(Required work):
Reproduce all of the entries character for character, while leaving out any pictures they contain.

* * *

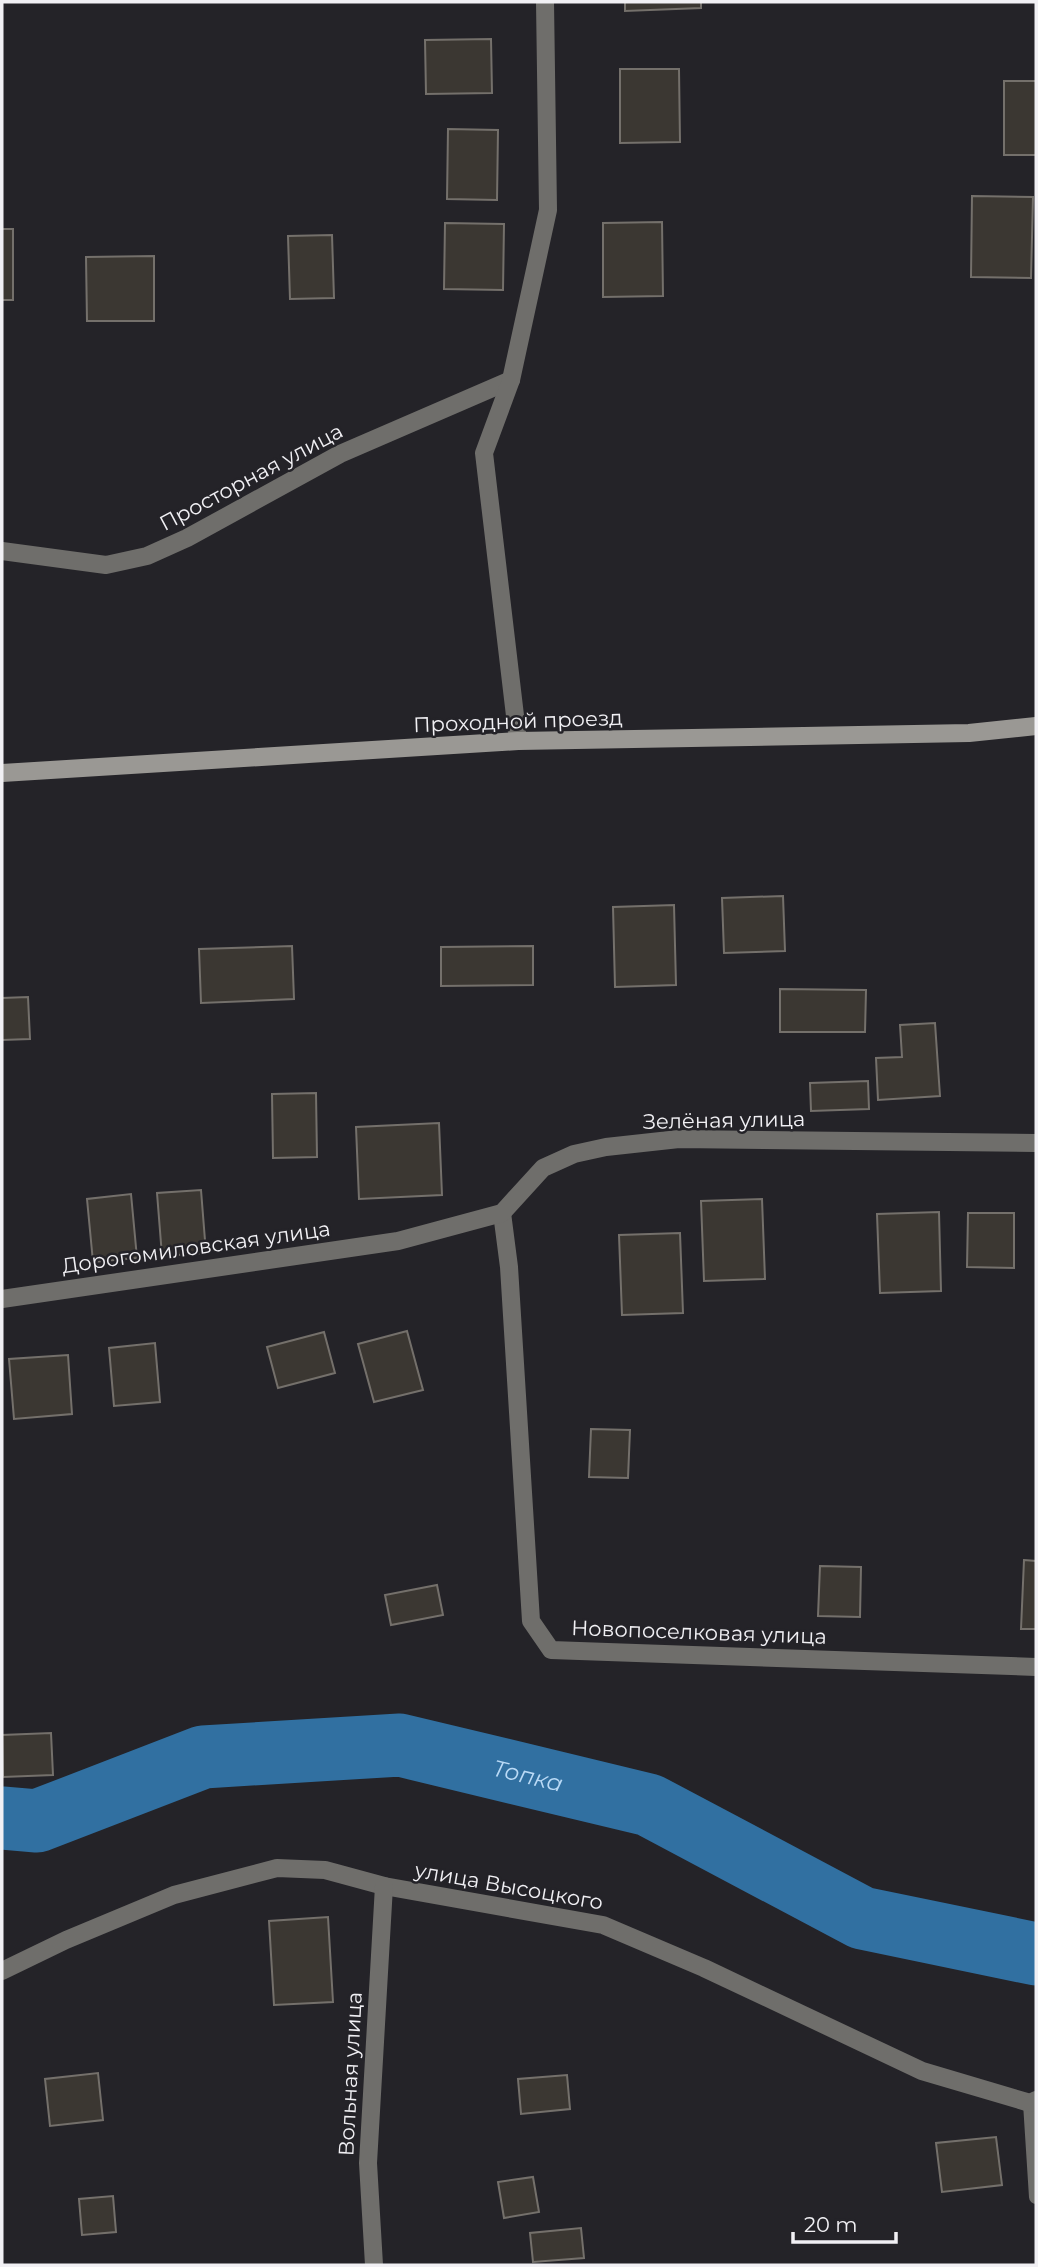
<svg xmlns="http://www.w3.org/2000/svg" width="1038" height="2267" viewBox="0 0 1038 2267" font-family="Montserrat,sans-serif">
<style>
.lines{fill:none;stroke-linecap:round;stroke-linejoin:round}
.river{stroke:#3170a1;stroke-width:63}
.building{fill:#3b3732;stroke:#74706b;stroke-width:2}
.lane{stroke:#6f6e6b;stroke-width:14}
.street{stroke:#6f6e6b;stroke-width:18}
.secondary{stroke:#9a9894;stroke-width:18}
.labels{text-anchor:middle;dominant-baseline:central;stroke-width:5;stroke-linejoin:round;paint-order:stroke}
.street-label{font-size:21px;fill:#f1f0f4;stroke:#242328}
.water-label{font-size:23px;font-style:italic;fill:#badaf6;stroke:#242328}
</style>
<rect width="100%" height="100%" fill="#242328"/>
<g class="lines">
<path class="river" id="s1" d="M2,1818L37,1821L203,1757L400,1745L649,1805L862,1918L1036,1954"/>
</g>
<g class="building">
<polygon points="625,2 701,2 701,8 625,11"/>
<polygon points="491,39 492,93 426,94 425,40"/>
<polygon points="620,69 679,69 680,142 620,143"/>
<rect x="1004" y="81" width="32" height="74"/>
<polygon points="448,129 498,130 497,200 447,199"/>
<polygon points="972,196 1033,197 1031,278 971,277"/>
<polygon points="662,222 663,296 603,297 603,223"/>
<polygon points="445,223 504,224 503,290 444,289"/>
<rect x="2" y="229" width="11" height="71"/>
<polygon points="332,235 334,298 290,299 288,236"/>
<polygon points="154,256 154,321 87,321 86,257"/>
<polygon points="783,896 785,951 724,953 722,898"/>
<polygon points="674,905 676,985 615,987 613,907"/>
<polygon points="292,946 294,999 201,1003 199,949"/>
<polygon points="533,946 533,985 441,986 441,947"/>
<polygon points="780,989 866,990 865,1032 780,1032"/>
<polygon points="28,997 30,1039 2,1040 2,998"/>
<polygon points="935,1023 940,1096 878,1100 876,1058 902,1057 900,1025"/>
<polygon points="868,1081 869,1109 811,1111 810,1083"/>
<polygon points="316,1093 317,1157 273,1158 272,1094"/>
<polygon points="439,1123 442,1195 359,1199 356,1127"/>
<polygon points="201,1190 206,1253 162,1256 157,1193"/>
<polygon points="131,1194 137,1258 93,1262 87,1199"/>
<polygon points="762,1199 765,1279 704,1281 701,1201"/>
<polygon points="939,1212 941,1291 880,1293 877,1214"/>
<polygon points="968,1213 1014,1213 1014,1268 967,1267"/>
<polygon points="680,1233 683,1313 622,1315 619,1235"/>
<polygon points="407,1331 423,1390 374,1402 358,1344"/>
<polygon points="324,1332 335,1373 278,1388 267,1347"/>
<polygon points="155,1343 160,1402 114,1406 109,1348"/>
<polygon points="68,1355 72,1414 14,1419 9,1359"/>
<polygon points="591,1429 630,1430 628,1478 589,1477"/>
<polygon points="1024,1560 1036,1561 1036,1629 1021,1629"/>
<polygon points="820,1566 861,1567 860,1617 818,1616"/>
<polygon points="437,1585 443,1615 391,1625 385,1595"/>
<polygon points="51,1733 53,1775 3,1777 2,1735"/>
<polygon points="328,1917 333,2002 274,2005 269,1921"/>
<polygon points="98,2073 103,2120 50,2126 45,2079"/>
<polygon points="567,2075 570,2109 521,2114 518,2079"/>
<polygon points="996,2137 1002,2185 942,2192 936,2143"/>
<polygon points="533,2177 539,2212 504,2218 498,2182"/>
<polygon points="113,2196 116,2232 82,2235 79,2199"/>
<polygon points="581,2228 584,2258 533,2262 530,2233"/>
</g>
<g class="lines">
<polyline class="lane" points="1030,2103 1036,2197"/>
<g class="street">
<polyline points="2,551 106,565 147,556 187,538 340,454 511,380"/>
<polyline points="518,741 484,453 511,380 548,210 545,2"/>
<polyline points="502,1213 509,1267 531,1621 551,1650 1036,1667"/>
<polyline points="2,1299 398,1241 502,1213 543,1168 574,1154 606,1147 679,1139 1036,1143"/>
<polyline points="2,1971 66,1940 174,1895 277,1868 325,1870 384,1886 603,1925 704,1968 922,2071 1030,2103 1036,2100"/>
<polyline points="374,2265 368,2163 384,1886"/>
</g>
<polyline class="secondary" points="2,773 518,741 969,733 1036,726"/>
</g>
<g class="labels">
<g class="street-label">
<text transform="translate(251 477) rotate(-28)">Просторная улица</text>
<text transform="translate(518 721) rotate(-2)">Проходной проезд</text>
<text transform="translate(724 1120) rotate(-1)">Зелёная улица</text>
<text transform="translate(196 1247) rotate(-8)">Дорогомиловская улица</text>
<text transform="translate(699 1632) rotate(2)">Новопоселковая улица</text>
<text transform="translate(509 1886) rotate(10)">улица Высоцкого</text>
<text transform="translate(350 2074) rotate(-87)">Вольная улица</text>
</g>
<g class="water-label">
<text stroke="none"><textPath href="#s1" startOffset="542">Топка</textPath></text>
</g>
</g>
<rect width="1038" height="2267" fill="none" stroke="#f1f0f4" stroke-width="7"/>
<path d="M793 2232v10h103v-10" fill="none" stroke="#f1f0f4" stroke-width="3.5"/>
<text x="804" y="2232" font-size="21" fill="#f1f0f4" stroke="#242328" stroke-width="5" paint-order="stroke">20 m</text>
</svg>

* * *

(Exercise result):
<svg xmlns="http://www.w3.org/2000/svg" width="1038" height="2267" viewBox="0 0 1038 2267" font-family="Montserrat,sans-serif">
<style>
.lines{fill:none;stroke-linecap:round;stroke-linejoin:round}
.river{stroke:#3170a1;stroke-width:63}
.building{fill:#3b3732;stroke:#74706b;stroke-width:2}
.lane{stroke:#6f6e6b;stroke-width:14}
.street{stroke:#6f6e6b;stroke-width:18}
.secondary{stroke:#9a9894;stroke-width:18}
.labels{text-anchor:middle;dominant-baseline:central;stroke-width:5;stroke-linejoin:round;paint-order:stroke}
.street-label{font-size:21px;fill:#f1f0f4;stroke:#242328}
.water-label{font-size:23px;font-style:italic;fill:#badaf6;stroke:#242328}
</style>
<rect width="100%" height="100%" fill="#242328"/>
<g class="lines">
<path class="river" id="s1" d="M2,1818L37,1821L203,1757L400,1745L649,1805L862,1918L1036,1954"/>
</g>
<g class="building">
<polygon points="625,2 701,2 701,8 625,11"/>
<polygon points="491,39 492,93 426,94 425,40"/>
<polygon points="620,69 679,69 680,142 620,143"/>
<rect x="1004" y="81" width="32" height="74"/>
<polygon points="448,129 498,130 497,200 447,199"/>
<polygon points="972,196 1033,197 1031,278 971,277"/>
<polygon points="662,222 663,296 603,297 603,223"/>
<polygon points="445,223 504,224 503,290 444,289"/>
<rect x="2" y="229" width="11" height="71"/>
<polygon points="332,235 334,298 290,299 288,236"/>
<polygon points="154,256 154,321 87,321 86,257"/>
<polygon points="783,896 785,951 724,953 722,898"/>
<polygon points="674,905 676,985 615,987 613,907"/>
<polygon points="292,946 294,999 201,1003 199,949"/>
<polygon points="533,946 533,985 441,986 441,947"/>
<polygon points="780,989 866,990 865,1032 780,1032"/>
<polygon points="28,997 30,1039 2,1040 2,998"/>
<polygon points="935,1023 940,1096 878,1100 876,1058 902,1057 900,1025"/>
<polygon points="868,1081 869,1109 811,1111 810,1083"/>
<polygon points="316,1093 317,1157 273,1158 272,1094"/>
<polygon points="439,1123 442,1195 359,1199 356,1127"/>
<polygon points="201,1190 206,1253 162,1256 157,1193"/>
<polygon points="131,1194 137,1258 93,1262 87,1199"/>
<polygon points="762,1199 765,1279 704,1281 701,1201"/>
<polygon points="939,1212 941,1291 880,1293 877,1214"/>
<polygon points="968,1213 1014,1213 1014,1268 967,1267"/>
<polygon points="680,1233 683,1313 622,1315 619,1235"/>
<polygon points="407,1331 423,1390 374,1402 358,1344"/>
<polygon points="324,1332 335,1373 278,1388 267,1347"/>
<polygon points="155,1343 160,1402 114,1406 109,1348"/>
<polygon points="68,1355 72,1414 14,1419 9,1359"/>
<polygon points="591,1429 630,1430 628,1478 589,1477"/>
<polygon points="1024,1560 1036,1561 1036,1629 1021,1629"/>
<polygon points="820,1566 861,1567 860,1617 818,1616"/>
<polygon points="437,1585 443,1615 391,1625 385,1595"/>
<polygon points="51,1733 53,1775 3,1777 2,1735"/>
<polygon points="328,1917 333,2002 274,2005 269,1921"/>
<polygon points="98,2073 103,2120 50,2126 45,2079"/>
<polygon points="567,2075 570,2109 521,2114 518,2079"/>
<polygon points="996,2137 1002,2185 942,2192 936,2143"/>
<polygon points="533,2177 539,2212 504,2218 498,2182"/>
<polygon points="113,2196 116,2232 82,2235 79,2199"/>
<polygon points="581,2228 584,2258 533,2262 530,2233"/>
</g>
<g class="lines">
<polyline class="lane" points="1030,2103 1036,2197"/>
<g class="street">
<polyline points="2,551 106,565 147,556 187,538 340,454 511,380"/>
<polyline points="518,741 484,453 511,380 548,210 545,2"/>
<polyline points="502,1213 509,1267 531,1621 551,1650 1036,1667"/>
<polyline points="2,1299 398,1241 502,1213 543,1168 574,1154 606,1147 679,1139 1036,1143"/>
<polyline points="2,1971 66,1940 174,1895 277,1868 325,1870 384,1886 603,1925 704,1968 922,2071 1030,2103 1036,2100"/>
<polyline points="374,2265 368,2163 384,1886"/>
</g>
<polyline class="secondary" points="2,773 518,741 969,733 1036,726"/>
</g>
<g class="labels">
<g class="street-label">
<text transform="translate(251 477) rotate(-28)">Просторная улица</text>
<text transform="translate(518 721) rotate(-2)">Проходной проезд</text>
<text transform="translate(724 1120) rotate(-1)">Зелёная улица</text>
<text transform="translate(196 1247) rotate(-8)">Дорогомиловская улица</text>
<text transform="translate(699 1632) rotate(2)">Новопоселковая улица</text>
<text transform="translate(509 1886) rotate(10)">улица Высоцкого</text>
<text transform="translate(350 2074) rotate(-87)">Вольная улица</text>
</g>
<g class="water-label">
<text stroke="none"><textPath href="#s1" startOffset="542">Топка</textPath></text>
</g>
</g>
<rect width="1038" height="2267" fill="none" stroke="#f1f0f4" stroke-width="7"/>
<path d="M793 2232v10h103v-10" fill="none" stroke="#f1f0f4" stroke-width="3.5"/>
<text x="804" y="2232" font-size="21" fill="#f1f0f4" stroke="#242328" stroke-width="5" paint-order="stroke">20 m</text>
</svg>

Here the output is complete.